E chissà che le due milanesi, così impegnate tra Champions e campionato, non abbiano trovato soluzione ad una malattia tipica del nostro campionato: la Serie A è un torneo a basso regime di gol. Le classifiche comparate dicono che la media reti di una giornata è la più bassa fra i 5 tornei più importanti della vecchia Europa: in Spagna il ritmo è di 28,1 gol a giornata, in Inghilterra pressochè uguale (ma a due terzi delle squadre manca almeno una partita da recuperare: la media potrebbe variare). In Italia corriamo da ultimi con una media di 23,3 reti. E il conto non fa una grinza guardando anche all’ultimo turno dove sono stati segnati 20 gol, pur con tre triplette.
Si dirà:in Spagna le difese sono più allegre, figuriamoci in Germania. Per gli attaccanti vita più facile. Ma non per la logica dei tecnici. Mourinho ha rischiato un incidente diplomatico pur di avere una punta in più, dopo l’infortunio di Higuain. É arrivato Adebayor che Mancini ha spedito solo dopo aver ottenuto il top delle punte in vendita: ovvero Dzeko, inseguito da mezza Europa. Il mercato delle squadre italiane si è adeguato a quel che raccontano le statistiche: quasi tutte hanno aggiunto uno o due attaccanti alla rosa.
Certo la Juve ha inseguito Dzeko ed è rimasta con Toni. Non proprio un successo. Si affida ad Amauri (in aria di cessione al Genoa), sta puntando su Klose, l’unico attaccante a prezzi umani con un rapporto qualità-gol di alto livello. Era l’alternativa richiesta da Mou se non fosse arrivato Adebayor.

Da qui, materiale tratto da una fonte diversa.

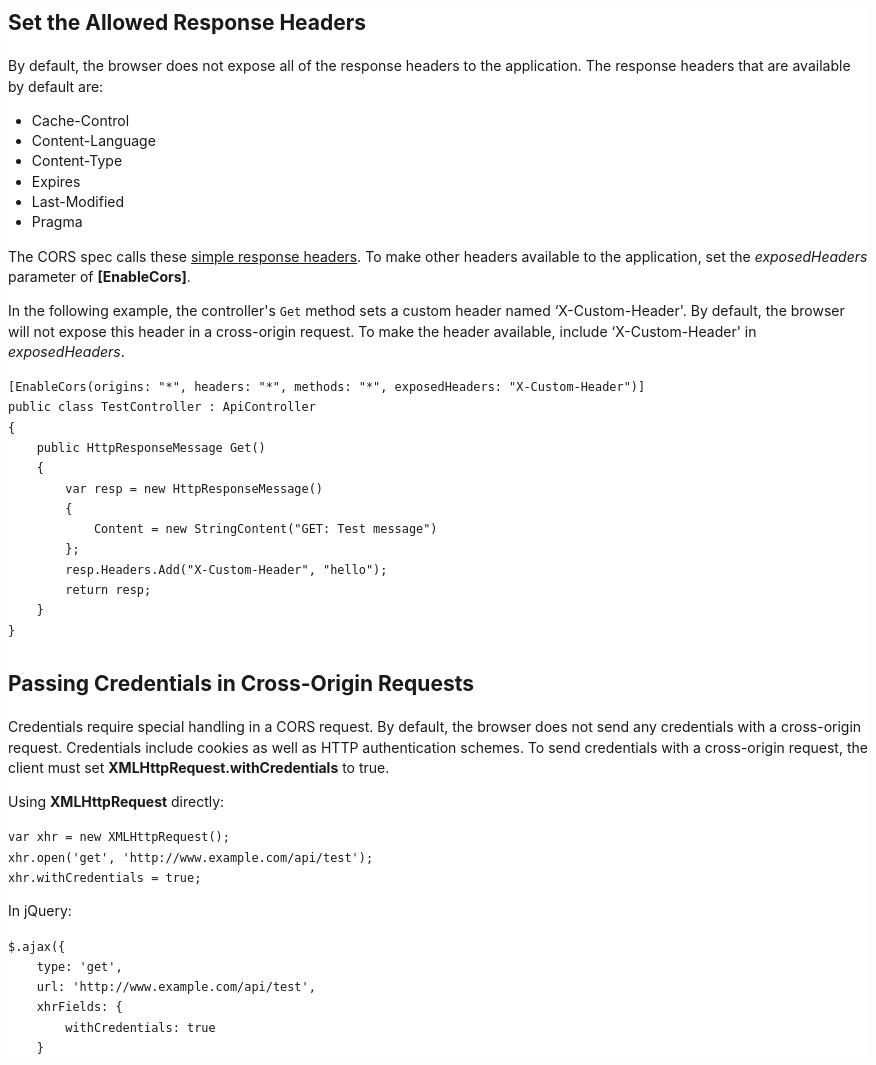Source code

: <a id="allowed-response-headers"></a>
## Set the Allowed Response Headers

By default, the browser does not expose all of the response headers to the application. The response headers that are available by default are:

- Cache-Control
- Content-Language
- Content-Type
- Expires
- Last-Modified
- Pragma

The CORS spec calls these [simple response headers](https://dvcs.w3.org/hg/cors/raw-file/tip/Overview.html#simple-response-header). To make other headers available to the application, set the *exposedHeaders* parameter of **[EnableCors]**.

In the following example, the controller's `Get` method sets a custom header named ‘X-Custom-Header'. By default, the browser will not expose this header in a cross-origin request. To make the header available, include ‘X-Custom-Header' in *exposedHeaders*.

    [EnableCors(origins: "*", headers: "*", methods: "*", exposedHeaders: "X-Custom-Header")]
    public class TestController : ApiController
    {
        public HttpResponseMessage Get()
        {
            var resp = new HttpResponseMessage()
            {
                Content = new StringContent("GET: Test message")
            };
            resp.Headers.Add("X-Custom-Header", "hello");
            return resp;
        }
    }

<a id="credentials"></a>
## Passing Credentials in Cross-Origin Requests

Credentials require special handling in a CORS request. By default, the browser does not send any credentials with a cross-origin request. Credentials include cookies as well as HTTP authentication schemes. To send credentials with a cross-origin request, the client must set **XMLHttpRequest.withCredentials** to true.

Using **XMLHttpRequest** directly:

    var xhr = new XMLHttpRequest();
    xhr.open('get', 'http://www.example.com/api/test');
    xhr.withCredentials = true;

In jQuery:

    $.ajax({
        type: 'get',
        url: 'http://www.example.com/api/test',
        xhrFields: {
            withCredentials: true
        }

Raccontavano le statistiche di qualche anno fa che il coefficiente fra i punti finali in campionato e le reti segnate contava molto in Spagna e Francia, un po’ meno in Inghilterra e Germania, molto meno in Italia. E tuttora non ne siamo lontani: il Milan ha il peggior attacco (37 gol) tra le squadre in testa, ma il migliore per l’Italia. Il capocannoniere della A è Totò Di Natale che se ne sta a Udine, periferia del potere. Che poi Guidolin sostenga: «Di Natale è il nostro Maradona» non cambia la sostanza. Con Maradona il Napoli vinceva scudetti, l’Udinese conquista punti. Di Natale ha segnato 15 reti, come Sow nella capolista Lilla in Francia, Cissè (Friburgo) e Gomez (Bayern) capocannonieri in Germania. In Spagna il Barcellona ha segnato 64 gol, anche se il capocannoniere è Cristiano Ronaldo (22 reti). In Inghilterra il Manchester United sta davanti a tutti grazie alle reti di Berbatov (19) che non è un fenomeno, ma da qualche tempo non perdona. Morale: in Inghilterra non occorrono fenomeni per far corsa di testa. Non dimentichiamo che il Milan ha Pato e Ibrahimovic, sulla carta più forti di Berbatov.


Dunque, dove sta il nostro male? «Siamo un paese di vecchi e con l’abitudine a preoccuparci soprattutto della fase difensiva», ha suggerito di recente Arrigo Sacchi. Vero, ma ora anche le difese fanno acqua. Risultato: forse non sappiamo più scegliere. Forse sbagliamo troppi gol e...acquisti.